Общество, которое добивается такого влияния, должно обладать определенным очарованием; ни в одной стране и ни в одну эпоху столь совершенное социальное искусство не делало жизнь столь приятной. Париж — это школа для Европы, школа урбанизма, куда молодежь из России, Германии и Англии стекается, чтобы цивилизоваться. Лорд Честерфилд в своих письмах не устает напоминать об этом своему сыну и подталкивать его в эти салонные гостиные, которые избавят его от «кембриджской ржавчины». Ознакомившись с ними однажды, с ними уже никогда не расстаются, а если приходится их покинуть, о них всегда вздыхают. «Ничто не сравнимо, — говорит Вольтер, — с той благотворной жизнью, которую ведут там в лоне искусств и безмятежного, утонченного сладострастия; чужеземцы и монархи предпочитали этот покой, столь приятно и чарующе заполненный, собственным странам и тронам. Сердце там смягчается и тает, подобно ароматическим веществам, медленно растворяющимся в умеренном тепле и испаряющимся в восхитительных благоуханиях». Густав III, побитый русскими, заявляет, что проведет свои последние дни в Париже в доме на бульварах; и это не просто любезность, ибо он заказывает планы и смету. Ужин или вечернее развлечение заставляют людей преодолевать двести лье. Друзья принца де Линя «выезжают из Брюсселя после завтрака, успевают к поднятию занавеса в парижскую оперу и после окончания спектакля немедленно возвращаются в Брюссель, путешествуя всю ночь». — От этого столь жарко искомого наслаждения у нас есть лишь несовершенные копии, и мы вынуждены воскрешать его мысленно. Оно заключается, во-первых, в удовольствии жить с безупречно вежливыми людьми; нет наслаждения более тонкого, более долговечного, более неисчерпаемого. Поскольку человеческое самолюбие или тщеславие бесконечны, умные люди всегда способны произвести на свет какое-нибудь утонченное проявление внимания, чтобы польстить ему. Поскольку мирская чувствительность бесконечна, нет ни единого ее неуловимого оттенка, допускающего равнодушие. В конце концов, Человек остается величайшим источником счастья или несчастья для Человека, и в те дни этот вечно бьющий ключ приносил ему сладость вместо горечи. Не только было необходимо не оскорблять, но было необходимо нравиться; от человека ожидалось, что он будет забывать о себе ради других, всегда оставаться сердечным и жизнерадостным, держать собственные неприятности и обиды глубоко в душе, избавлять других от меланхоличных идей и снабжать их веселыми идеями.

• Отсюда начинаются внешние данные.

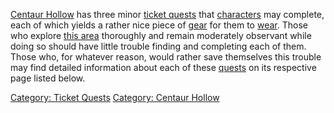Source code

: [Centaur Hollow](:Category:_Centaur_Hollow "wikilink") has three minor
[ticket quests](:Category:_Ticket_Quests "wikilink") that
[characters](:Category:_Characters "wikilink") may complete, each of
which yields a rather nice piece of [gear](:Category:_Gear "wikilink")
for them to [wear](Wear "wikilink"). Those who explore [this
area](:Category:_Centaur_Hollow "wikilink") thoroughly and remain
moderately observant while doing so should have little trouble finding
and completing each of them. Those who, for whatever reason, would
rather save themselves this trouble may find detailed information about
each of these [quests](:Category:_Ticket_Quests "wikilink") on its
respective page listed below.

[Category: Ticket Quests](Category:_Ticket_Quests "wikilink") [Category:
Centaur Hollow](Category:_Centaur_Hollow "wikilink")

«Разве кто-нибудь был стар в те дни? Это Революция принесла старость в мир. Ваш дедушка, дитя мое, был красив, элегантен, аккуратен, любезен, напомажен, игрив, приветлив, ласков и добродушен до самой смерти. Люди тогда умели жить и умели умирать; не было такого понятия, как тягостные немощи. Если у кого-то была подагра, „он шагал тем не менее вперед и не корчил гримас; хорошо воспитанные люди скрывали свои страдания. Не было того погружения в дела, которое портит человека изнутри и притупляет его мозг. Люди умели разоряться без видимости этого, как хорошие игроки, которые проигрывают деньги, не выказывая беспокойства или злости. Человека могли принести полумертвым на охоту. Считалось лучше умереть на балу или в театре, чем в собственной постели, между четырьмя восковыми свечами и отвратительными людьми в черном. Люди были философами; они не претендовали на суровость, но часто бывали таковыми, не выставляя это напоказ. Если кто-то был сдержан, то по склонности и без педантства или ханжества. Люди наслаждались этой жизнью, и когда наступал час расставания, они не пытались внушить отвращение к жизни у других. Последней просьбой моего старого мужа было то, чтобы я пережила его как можно дольше и жила так счастливо, как только смогу“».